Farewell to Fosse
November 3, 1987
Fosse was dead and after the urgent calls and the logistics of death, there seemed nothing really to do about it except go for a walk along Broadway in the midnight rain.
This was the square mile of the earth Bob Fosse cared for more than any other. Up there on the second floor at 56th Street was the rehearsal hall where I’d met him years ago. Around the corner was the Carnegie Deli, where he’d have lunch with Paddy Chayefsky and Herb Gardner, trading lines, drinking coffee, smoking all those goddamned cigarettes. On the 11th floor of 850 Seventh Avenue, he and Chayefsky and Gardner had their separate offices, and from Paddy’s they would often gaze in wonder across the back courtyard of the Hotel Woodward, at the man in underwear who was always shaving, no matter what the hour. A few blocks away was the building where Fosse lived the last decade of his life.
And down the rain-drowned avenue was the sleazy hamlet I always thought of as Fosseville: all glitter and neon and dangerous shadows. This wasn’t Runyon’s fairy-tale Broadway; it was harder, meaner, as reliable in its ruthlessness as a switchblade. Yet even in his most cynical years, Fosse insisted on seeing its citizens as human, observing their felonies and betrayals not as a journalist or a sociologist but as the fine artist he was. “I see a hooker on a corner,” he said to me once, “and I can only think: there’s some kinda story there.
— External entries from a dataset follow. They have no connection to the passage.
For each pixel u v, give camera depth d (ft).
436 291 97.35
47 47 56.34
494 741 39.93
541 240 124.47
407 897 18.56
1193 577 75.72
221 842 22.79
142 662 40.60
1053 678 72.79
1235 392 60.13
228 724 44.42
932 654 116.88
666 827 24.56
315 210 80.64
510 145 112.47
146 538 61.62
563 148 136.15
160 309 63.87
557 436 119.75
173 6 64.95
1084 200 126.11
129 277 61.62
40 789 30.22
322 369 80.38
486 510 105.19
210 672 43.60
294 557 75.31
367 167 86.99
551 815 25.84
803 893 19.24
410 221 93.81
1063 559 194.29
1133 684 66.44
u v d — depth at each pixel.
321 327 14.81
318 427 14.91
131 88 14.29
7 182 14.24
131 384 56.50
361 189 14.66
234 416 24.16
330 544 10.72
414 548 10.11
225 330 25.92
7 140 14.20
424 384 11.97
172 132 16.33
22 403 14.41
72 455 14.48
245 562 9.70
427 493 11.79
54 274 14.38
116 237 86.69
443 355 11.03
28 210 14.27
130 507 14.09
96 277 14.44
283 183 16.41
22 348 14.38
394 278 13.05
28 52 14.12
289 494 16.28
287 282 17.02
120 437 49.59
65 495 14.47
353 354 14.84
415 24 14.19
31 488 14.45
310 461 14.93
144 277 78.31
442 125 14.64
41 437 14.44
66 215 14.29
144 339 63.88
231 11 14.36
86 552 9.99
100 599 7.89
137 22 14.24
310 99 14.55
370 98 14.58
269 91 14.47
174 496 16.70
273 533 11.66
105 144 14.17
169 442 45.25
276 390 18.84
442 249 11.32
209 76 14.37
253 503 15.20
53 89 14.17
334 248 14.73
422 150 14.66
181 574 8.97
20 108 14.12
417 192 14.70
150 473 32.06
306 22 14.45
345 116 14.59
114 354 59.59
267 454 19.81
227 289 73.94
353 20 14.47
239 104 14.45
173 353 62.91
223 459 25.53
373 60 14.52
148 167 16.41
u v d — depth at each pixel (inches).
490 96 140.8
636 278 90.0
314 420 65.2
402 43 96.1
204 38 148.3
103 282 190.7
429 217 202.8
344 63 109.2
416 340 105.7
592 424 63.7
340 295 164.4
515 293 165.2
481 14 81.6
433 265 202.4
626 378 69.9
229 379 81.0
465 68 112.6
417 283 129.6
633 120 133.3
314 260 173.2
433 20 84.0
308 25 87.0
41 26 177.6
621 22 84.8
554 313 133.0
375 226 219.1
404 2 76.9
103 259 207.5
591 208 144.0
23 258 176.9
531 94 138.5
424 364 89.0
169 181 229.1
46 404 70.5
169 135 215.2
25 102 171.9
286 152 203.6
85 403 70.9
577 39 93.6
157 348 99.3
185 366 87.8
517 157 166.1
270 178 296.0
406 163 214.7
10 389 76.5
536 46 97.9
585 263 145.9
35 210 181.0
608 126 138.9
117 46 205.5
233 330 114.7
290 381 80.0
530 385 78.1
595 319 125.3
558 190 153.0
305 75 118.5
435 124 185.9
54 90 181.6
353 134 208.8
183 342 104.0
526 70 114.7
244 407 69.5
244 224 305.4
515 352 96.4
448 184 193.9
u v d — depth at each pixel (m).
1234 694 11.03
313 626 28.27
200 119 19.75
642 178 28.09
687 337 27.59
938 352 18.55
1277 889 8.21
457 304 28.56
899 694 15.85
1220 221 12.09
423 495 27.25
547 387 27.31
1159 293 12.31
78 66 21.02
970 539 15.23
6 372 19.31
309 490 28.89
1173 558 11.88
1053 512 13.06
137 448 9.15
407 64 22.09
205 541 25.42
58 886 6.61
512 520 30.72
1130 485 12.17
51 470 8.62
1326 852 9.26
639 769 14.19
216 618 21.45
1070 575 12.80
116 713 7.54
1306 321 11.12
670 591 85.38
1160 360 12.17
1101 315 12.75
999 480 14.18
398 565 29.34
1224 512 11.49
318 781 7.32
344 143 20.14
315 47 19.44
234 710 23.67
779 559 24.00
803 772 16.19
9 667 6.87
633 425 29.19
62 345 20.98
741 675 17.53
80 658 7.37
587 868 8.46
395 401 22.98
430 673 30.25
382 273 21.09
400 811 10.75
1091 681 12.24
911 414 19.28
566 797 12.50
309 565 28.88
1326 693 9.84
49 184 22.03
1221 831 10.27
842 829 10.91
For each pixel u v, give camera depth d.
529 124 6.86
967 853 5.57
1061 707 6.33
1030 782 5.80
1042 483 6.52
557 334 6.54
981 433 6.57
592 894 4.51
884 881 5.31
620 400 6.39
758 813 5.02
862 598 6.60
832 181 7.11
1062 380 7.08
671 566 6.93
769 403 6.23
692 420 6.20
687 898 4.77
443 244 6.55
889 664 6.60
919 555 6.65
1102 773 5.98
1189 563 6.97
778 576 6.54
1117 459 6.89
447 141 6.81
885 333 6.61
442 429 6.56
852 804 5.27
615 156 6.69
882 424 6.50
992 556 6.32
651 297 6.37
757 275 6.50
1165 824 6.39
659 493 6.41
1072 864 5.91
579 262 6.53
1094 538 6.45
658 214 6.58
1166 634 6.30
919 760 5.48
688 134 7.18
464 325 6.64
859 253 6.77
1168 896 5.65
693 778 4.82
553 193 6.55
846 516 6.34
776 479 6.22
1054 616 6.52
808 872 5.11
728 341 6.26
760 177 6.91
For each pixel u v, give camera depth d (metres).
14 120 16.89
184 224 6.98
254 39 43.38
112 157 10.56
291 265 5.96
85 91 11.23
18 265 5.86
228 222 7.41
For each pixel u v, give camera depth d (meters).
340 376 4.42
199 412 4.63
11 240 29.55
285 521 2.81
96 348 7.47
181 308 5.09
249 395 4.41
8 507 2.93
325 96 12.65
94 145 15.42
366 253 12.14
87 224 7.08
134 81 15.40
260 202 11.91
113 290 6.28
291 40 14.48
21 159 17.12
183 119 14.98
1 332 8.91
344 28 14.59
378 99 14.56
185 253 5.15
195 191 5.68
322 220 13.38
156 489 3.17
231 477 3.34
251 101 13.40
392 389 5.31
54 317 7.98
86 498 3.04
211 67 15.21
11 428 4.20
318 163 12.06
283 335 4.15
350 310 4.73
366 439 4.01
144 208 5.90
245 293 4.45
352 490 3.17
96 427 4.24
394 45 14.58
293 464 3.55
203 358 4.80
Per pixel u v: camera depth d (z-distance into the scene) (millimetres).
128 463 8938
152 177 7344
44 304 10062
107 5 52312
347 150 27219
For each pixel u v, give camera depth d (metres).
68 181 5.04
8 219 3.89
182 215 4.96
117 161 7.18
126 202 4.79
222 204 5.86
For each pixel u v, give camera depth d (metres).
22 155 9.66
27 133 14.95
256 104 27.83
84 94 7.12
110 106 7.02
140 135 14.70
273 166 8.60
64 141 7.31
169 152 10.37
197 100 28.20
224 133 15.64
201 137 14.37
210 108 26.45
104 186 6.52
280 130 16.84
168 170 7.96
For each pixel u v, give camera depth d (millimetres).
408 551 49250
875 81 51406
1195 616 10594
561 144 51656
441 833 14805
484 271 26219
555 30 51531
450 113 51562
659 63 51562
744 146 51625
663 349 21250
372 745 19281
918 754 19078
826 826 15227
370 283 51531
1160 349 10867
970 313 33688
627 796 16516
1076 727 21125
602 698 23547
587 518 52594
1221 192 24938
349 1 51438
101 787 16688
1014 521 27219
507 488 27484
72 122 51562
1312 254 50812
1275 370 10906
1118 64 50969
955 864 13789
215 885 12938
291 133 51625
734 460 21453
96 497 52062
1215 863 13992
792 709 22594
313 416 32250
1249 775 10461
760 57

I mean, she was once six years old … ” On this late night, I could see Fosse in black shirt and trousers, standing in some grimy doorway, looking out at his lurid parish; he had been young here and almost died here and sometimes fled from the place and always came back. In Fosseville the gaudiest dreams existed side by side with the most vicious betrayals; everything was real but nothing was true. And, of course, he believed in some dark way that all could be redeemed by love.
Nobody loved harder. He loved his wives: Mary Ann Niles, who danced with him in the last years of the nightclub era (and who died a year after Fosse), Joan McCracken, who died on him when they were both young, and Gwen Verdon, who was with him when he lay down for the final time on the grass of a small park in Washington. But Fosse wasn’t one of those men who can be married; the emotional core of his masterpiece, All That Jazz, is not so much the romantic attraction of death, but the impossibility of fidelity. There were simply too many beautiful women in this world, with their grace and style and intelligence and mystery; the demand of monogamy was like ordering a man to love only one Vermeer.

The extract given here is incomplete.